** Exercise **
Leave out all pictures. Extract exactly the lines from the one containing "use of oropharyngeal" through the end of the data.

==============================

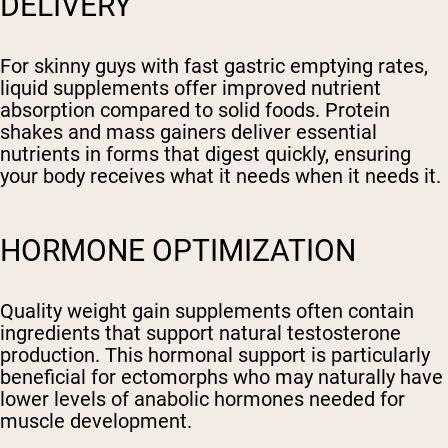
DELIVERY
For skinny guys with fast gastric emptying rates,
liquid supplements offer improved nutrient
absorption compared to solid foods. Protein
shakes and mass gainers deliver essential
nutrients in forms that digest quickly, ensuring
your body receives what it needs when it needs it.
HORMONE OPTIMIZATION
Quality weight gain supplements often contain
ingredients that support natural testosterone
production. This hormonal support is particularly
beneficial for ectomorphs who may naturally have
lower levels of anabolic hormones needed for
muscle development.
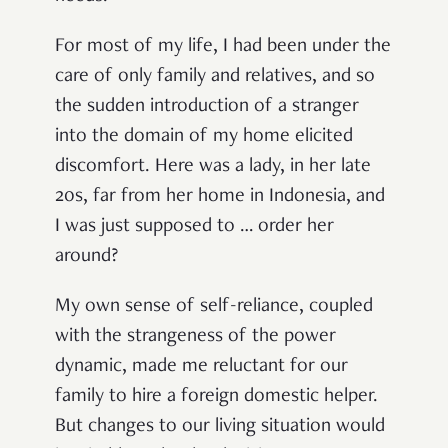
For most of my life, I had been under the
care of only family and relatives, and so
the sudden introduction of a stranger
into the domain of my home elicited
discomfort. Here was a lady, in her late
20s, far from her home in Indonesia, and
I was just supposed to … order her
around?
My own sense of self-reliance, coupled
with the strangeness of the power
dynamic, made me reluctant for our
family to hire a foreign domestic helper.
But changes to our living situation would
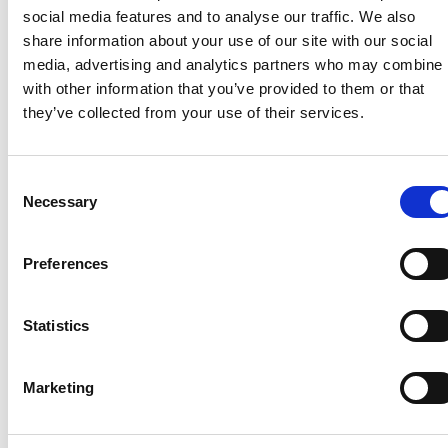
level and
Responder [EFR). A
social media features and to analyse our traffic. We also
includes
person who is
share information about your use of our site with our social
Glucagon (lM)
successful in a notional
media, advertising and analytics partners who may combine i
for
five day training
with other information that you’ve provided to them or that
hypoglycaemia,
programme will have
they’ve collected from your use of their services.
Diazepam (Per
the competencies to
Rectum) for
assist patients and
seizures and
practitioners with
Consent
Hartmann's
Necessary
general medical and
Selection
Solution infusion
trauma emergencies
for
including the
Preferences
hypovolaemic
administration of
shock.
oxygen, suctioning and
Medication
Statistics
use of oropharyngeal
supply and
airway. Assisting with
administration is
the self administration
Marketing
controlled by
of prescribed
CPGs and under
Salbutamol, GTN and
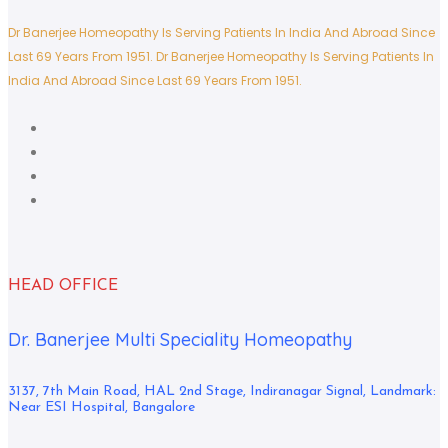
Dr Banerjee Homeopathy Is Serving Patients In India And Abroad Since
Last 69 Years From 1951.
Dr Banerjee Homeopathy Is Serving Patients In
India And Abroad Since Last 69 Years From 1951.
HEAD OFFICE
Dr. Banerjee Multi Speciality Homeopathy
3137, 7th Main Road, HAL 2nd Stage, Indiranagar Signal, Landmark:
Near ESI Hospital, Bangalore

==============================

** Response to the exercise **
use of oropharyngeal
supply and
airway. Assisting with
administration is
the self administration
Marketing
controlled by
of prescribed
CPGs and under
Salbutamol, GTN and
Dr Banerjee Homeopathy Is Serving Patients In India And Abroad Since
Last 69 Years From 1951.
Dr Banerjee Homeopathy Is Serving Patients In
India And Abroad Since Last 69 Years From 1951.
HEAD OFFICE
Dr. Banerjee Multi Speciality Homeopathy
3137, 7th Main Road, HAL 2nd Stage, Indiranagar Signal, Landmark:
Near ESI Hospital, Bangalore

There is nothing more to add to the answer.